== Segment start ==
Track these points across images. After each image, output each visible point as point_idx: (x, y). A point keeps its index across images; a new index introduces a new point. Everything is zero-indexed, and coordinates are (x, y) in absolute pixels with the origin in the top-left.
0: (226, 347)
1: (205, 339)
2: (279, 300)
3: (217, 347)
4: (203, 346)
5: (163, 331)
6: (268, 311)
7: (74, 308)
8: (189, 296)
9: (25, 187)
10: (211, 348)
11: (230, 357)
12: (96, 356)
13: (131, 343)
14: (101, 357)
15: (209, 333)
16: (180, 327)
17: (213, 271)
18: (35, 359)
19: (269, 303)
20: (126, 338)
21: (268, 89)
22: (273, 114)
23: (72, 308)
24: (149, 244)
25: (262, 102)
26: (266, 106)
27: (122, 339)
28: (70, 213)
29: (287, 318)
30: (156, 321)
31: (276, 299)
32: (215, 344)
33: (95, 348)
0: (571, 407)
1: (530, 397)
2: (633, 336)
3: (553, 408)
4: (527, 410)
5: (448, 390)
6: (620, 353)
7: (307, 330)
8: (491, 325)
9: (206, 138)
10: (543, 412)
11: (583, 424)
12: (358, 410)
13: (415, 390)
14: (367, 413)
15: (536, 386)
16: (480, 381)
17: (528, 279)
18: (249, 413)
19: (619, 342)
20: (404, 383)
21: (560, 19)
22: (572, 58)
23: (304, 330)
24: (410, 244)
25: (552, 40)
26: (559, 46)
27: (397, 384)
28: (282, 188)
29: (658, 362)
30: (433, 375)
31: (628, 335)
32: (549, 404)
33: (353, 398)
== Segment end ==
== Segment start ==
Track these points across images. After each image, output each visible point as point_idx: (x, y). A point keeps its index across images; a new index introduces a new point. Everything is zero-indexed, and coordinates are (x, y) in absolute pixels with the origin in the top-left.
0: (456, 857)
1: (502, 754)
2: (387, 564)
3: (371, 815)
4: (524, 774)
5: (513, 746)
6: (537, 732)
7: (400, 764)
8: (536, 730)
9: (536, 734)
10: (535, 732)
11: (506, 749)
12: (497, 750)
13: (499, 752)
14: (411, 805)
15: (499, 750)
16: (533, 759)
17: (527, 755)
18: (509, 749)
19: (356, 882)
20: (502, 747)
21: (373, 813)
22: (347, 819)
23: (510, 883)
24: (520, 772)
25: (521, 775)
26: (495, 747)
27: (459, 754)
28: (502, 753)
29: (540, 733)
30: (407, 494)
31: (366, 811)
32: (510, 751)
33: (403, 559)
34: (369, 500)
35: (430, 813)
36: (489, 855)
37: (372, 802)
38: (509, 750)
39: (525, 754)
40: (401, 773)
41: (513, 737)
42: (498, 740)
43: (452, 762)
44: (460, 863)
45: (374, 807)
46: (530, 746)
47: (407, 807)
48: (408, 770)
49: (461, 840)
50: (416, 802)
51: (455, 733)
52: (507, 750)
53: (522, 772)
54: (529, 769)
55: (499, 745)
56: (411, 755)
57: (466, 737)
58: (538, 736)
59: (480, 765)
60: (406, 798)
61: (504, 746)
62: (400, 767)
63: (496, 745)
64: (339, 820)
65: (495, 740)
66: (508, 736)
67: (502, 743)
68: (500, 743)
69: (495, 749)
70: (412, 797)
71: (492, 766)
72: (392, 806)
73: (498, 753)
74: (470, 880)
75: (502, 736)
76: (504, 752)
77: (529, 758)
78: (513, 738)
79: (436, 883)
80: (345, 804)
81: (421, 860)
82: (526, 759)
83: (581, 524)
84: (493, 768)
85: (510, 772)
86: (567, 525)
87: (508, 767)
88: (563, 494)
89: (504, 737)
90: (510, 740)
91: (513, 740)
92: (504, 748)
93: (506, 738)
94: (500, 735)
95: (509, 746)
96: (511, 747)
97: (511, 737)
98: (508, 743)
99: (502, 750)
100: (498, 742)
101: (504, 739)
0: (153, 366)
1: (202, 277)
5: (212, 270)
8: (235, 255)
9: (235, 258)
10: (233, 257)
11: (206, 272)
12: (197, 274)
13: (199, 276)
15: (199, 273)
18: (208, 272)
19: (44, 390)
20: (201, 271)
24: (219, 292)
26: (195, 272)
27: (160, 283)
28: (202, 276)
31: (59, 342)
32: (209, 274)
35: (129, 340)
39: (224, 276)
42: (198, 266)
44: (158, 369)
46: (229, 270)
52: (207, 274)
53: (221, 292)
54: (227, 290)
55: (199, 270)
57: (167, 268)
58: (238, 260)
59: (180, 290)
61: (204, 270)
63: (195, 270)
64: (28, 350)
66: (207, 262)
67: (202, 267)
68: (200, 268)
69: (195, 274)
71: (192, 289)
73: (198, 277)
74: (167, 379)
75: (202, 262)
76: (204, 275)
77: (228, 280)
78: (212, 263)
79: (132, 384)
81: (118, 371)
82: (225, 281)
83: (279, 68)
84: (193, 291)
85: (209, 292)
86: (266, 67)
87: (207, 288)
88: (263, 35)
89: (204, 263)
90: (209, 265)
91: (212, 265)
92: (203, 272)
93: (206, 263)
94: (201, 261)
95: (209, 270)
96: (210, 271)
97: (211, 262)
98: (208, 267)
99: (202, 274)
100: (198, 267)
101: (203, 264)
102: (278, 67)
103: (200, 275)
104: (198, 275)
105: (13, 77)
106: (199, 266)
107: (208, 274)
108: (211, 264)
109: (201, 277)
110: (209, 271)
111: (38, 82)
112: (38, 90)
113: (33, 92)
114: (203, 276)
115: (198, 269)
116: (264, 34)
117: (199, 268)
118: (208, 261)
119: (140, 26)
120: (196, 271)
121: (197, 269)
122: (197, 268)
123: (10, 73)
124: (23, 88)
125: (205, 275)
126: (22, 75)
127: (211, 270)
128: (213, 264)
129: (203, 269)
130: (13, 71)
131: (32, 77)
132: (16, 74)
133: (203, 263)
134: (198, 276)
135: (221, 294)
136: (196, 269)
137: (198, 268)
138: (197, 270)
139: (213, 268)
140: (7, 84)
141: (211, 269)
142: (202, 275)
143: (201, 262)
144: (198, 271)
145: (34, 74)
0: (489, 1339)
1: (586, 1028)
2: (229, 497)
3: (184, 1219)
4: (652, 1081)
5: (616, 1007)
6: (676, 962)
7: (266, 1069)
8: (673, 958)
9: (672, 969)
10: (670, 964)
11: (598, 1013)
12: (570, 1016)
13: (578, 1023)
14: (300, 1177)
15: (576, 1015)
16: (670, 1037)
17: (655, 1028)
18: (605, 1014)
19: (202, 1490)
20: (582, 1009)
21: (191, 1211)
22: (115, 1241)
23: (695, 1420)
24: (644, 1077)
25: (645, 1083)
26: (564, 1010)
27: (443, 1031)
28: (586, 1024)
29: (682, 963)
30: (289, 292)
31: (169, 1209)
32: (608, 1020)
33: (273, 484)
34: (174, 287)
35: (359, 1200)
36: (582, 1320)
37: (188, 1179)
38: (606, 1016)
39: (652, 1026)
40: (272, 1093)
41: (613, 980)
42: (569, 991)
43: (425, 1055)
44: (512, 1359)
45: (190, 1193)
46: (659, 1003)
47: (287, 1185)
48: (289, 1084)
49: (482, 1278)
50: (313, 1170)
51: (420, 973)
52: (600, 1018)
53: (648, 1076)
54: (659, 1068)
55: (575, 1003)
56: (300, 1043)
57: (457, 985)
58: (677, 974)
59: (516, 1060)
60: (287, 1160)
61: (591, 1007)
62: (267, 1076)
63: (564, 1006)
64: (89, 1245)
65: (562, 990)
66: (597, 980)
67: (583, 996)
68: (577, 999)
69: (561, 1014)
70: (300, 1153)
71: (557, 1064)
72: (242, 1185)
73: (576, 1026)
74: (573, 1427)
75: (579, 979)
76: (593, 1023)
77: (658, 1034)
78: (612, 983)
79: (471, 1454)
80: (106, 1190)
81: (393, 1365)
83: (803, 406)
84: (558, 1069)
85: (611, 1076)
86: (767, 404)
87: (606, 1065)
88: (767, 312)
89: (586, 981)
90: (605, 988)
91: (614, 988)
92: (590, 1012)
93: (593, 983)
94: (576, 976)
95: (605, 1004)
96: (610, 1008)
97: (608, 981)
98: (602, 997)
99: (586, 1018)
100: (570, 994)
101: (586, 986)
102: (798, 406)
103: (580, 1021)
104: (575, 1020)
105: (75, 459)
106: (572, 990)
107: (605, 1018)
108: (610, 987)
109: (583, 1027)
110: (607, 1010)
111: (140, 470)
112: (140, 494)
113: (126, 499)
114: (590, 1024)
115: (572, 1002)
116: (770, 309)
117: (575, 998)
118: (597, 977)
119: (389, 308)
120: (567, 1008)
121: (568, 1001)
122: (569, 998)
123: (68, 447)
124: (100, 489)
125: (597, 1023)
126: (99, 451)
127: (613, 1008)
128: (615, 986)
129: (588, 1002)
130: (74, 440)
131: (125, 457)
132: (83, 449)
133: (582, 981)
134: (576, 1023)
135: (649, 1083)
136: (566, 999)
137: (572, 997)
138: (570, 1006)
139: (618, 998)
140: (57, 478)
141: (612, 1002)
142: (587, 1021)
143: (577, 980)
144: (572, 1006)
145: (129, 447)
== Segment end ==
### Your objective
Once the line with "72: (392, 806)" is found in the records above, print exactly that line and every line after it through the line with "100: (498, 742)".

### Exercise output
72: (392, 806)
73: (498, 753)
74: (470, 880)
75: (502, 736)
76: (504, 752)
77: (529, 758)
78: (513, 738)
79: (436, 883)
80: (345, 804)
81: (421, 860)
82: (526, 759)
83: (581, 524)
84: (493, 768)
85: (510, 772)
86: (567, 525)
87: (508, 767)
88: (563, 494)
89: (504, 737)
90: (510, 740)
91: (513, 740)
92: (504, 748)
93: (506, 738)
94: (500, 735)
95: (509, 746)
96: (511, 747)
97: (511, 737)
98: (508, 743)
99: (502, 750)
100: (498, 742)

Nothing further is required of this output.